David was raised by adoptive parents. Yet despite their love for him and his for them, as both a child and an adult, that sense of abandonment and not knowing who he was or where he had come from, never really left him. He didn’t know of a single blood relative in the world, or anything whatsoever about his family history.

Last year through extensive DNA searching, David now 56, was matched with the DNA of his parents. Unfortunately they were both now dead.  

However, he was also matched with a sister; a full sister at that, as they shared the same mother and father. Later he and Helen describe meeting each other as life-changing; for the first time in his life David met someone who looked just like him, and particularly so around the eyes. This was also the first time that Helen had met anyone who looked like her.

51 years previously Helen as a baby had been found by a stranger in a public telephone near a hospital in Dublin across the border in Ireland, with a bottle of milk, wrapped up, and placed in a red tartan bag…

This is an extraordinary story. There were further dramatic elements. Their parents were not married to each other, the father was married to someone else, and they had an affair for over 30 years. Also the father was Protestant and the mother Catholic. During ‘The Troubles’ David was subsequently raised in Belfast as a Protestant while Helen was raised in Dublin as a Catholic.

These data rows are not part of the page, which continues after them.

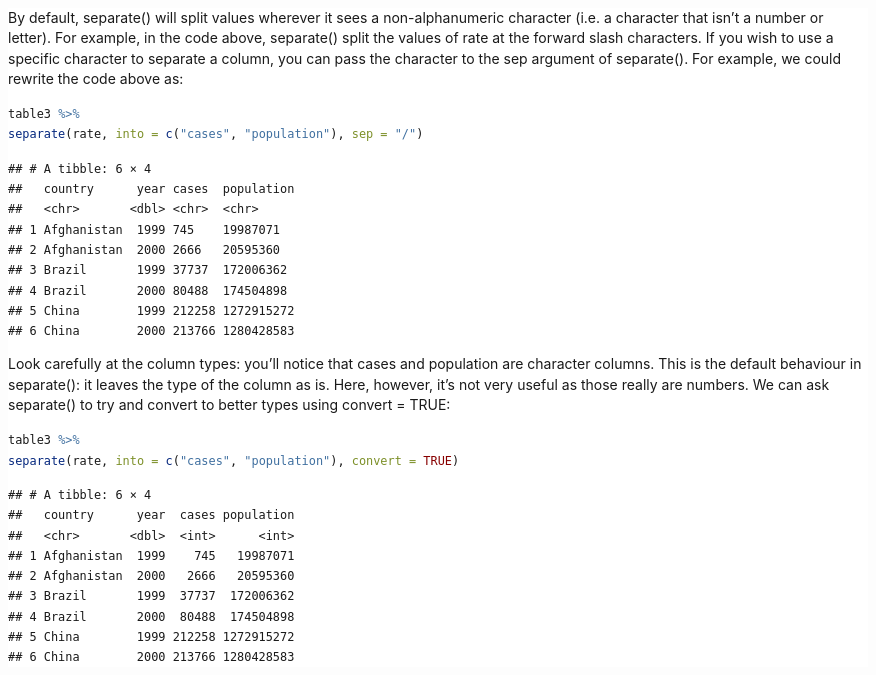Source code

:By default, separate() will split values wherever it sees a
non-alphanumeric character (i.e. a character that isn’t a number or
letter). For example, in the code above, separate() split the values of
rate at the forward slash characters. If you wish to use a specific
character to separate a column, you can pass the character to the sep
argument of separate(). For example, we could rewrite the code above as:

``` r
table3 %>%
separate(rate, into = c("cases", "population"), sep = "/")
```

    ## # A tibble: 6 × 4
    ##   country      year cases  population
    ##   <chr>       <dbl> <chr>  <chr>     
    ## 1 Afghanistan  1999 745    19987071  
    ## 2 Afghanistan  2000 2666   20595360  
    ## 3 Brazil       1999 37737  172006362 
    ## 4 Brazil       2000 80488  174504898 
    ## 5 China        1999 212258 1272915272
    ## 6 China        2000 213766 1280428583

Look carefully at the column types: you’ll notice that cases and
population are character columns. This is the default behaviour in
separate(): it leaves the type of the column as is. Here, however, it’s
not very useful as those really are numbers. We can ask separate() to
try and convert to better types using convert = TRUE:

``` r
table3 %>%
separate(rate, into = c("cases", "population"), convert = TRUE)
```

    ## # A tibble: 6 × 4
    ##   country      year  cases population
    ##   <chr>       <dbl>  <int>      <int>
    ## 1 Afghanistan  1999    745   19987071
    ## 2 Afghanistan  2000   2666   20595360
    ## 3 Brazil       1999  37737  172006362
    ## 4 Brazil       2000  80488  174504898
    ## 5 China        1999 212258 1272915272
    ## 6 China        2000 213766 1280428583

Yet less dramatically, there will be many ordinary aspects of this story that will resonate with many care experienced children, young people and adults, and their struggles around ‘who am I?’. This could be:

  • information gaps in their knowledge and understanding of their family history, their early life and why they came into care

  • relational gaps in terms of their connections with known and unknown members of their extended family, or other significant adults and/or

  • cultural gaps, and particularly so for indigenous children

Some organisations routinely undertake ‘life story work’. Some organisations use kin care as their preferred form of care. Some organisations invest in genealogy and connect children and young people with extended family members not otherwise known. Some organisations build a network of family and community relationships around those preparing to leave care. And some organisations provide opportunities for children and young people to not only learn about their cultural background, but also to experience it. How about your organisation? And do these issues always get the time and attention that is needed?

There is of course more to our sense of identity than the cards that we were each dealt at birth. Nonetheless, most of us who are not care experienced at least get to see all of the cards in our hand, and get the opportunity to play them if we want to.